DUMFRIES and Galloway Council has racked up an eye-watering £169m worth of debt, shock new figures have revealed.
Money owed has put the squeeze on the local authority, and has contributed to successive council administrations struggling to balance the books each year.
However, other Scottish councils are in a far more precarious position.
Edinburgh City has the highest level of debt in Scotland at a staggering £1.565 billion, while Glasgow City is next at £1.314 billion, and Aberdeen City is £1.097 billion in the red.
Across the UK, local authorities are £122 billion in debt in total, with experts predicting an “extreme and long-lasting” effect on local services.
UK councils owe a combined £97.8 billion to lenders, according to a BBC analysis of data from the Department for Levelling Up, Housing and Communities.

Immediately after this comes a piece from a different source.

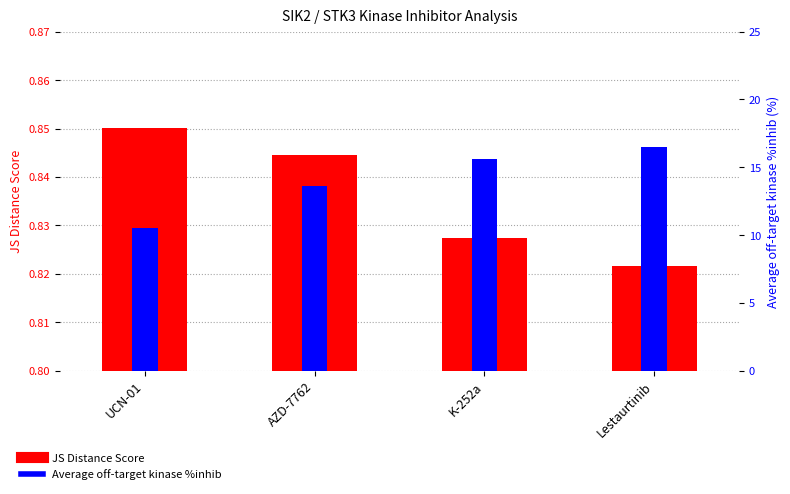

True or false: Average off-target kinase %inhib has a value of 13.6 at AZD-7762.

True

That’s equivalent to £1141 per resident, as of September 2023.
Dame Meg Hillier MP, chair of the Public Accounts Committee, said: “Some of the outlier examples of high local authority debt are staggering, and the impact on services for residents is liable to be extreme and long-lasting.
“There are of course many drivers of the present situation, not least the day-to-day pressures experienced by local authorities with squeezed spending power and ageing populations living through difficult economic times.”
Council collective, the Convention of Scottish Local Authorities (COSLA), has been campaigning in recent years to the Scottish Government for larger settlements to councils in order to support services and balance the books.
While the Deputy First Minister announced that local government will receive an additional £550 million in its 2024-5 settlement from the Scottish Government, COSLA members argued that this still falls short of a £1 billion funding gap for the whole of Scotland.
Meanwhile, the BBC analysis of figures show that Dumfries and Galloway’s debt of £169m is lower than neighbouring councils, which are: Scottish Borders – £209.9m, South Lanarkshire – £967.9m, South Ayrshire – £254.3m, East Ayrshire – £396.7m, Cumberland – £254m, and Northumberland – £672.3m.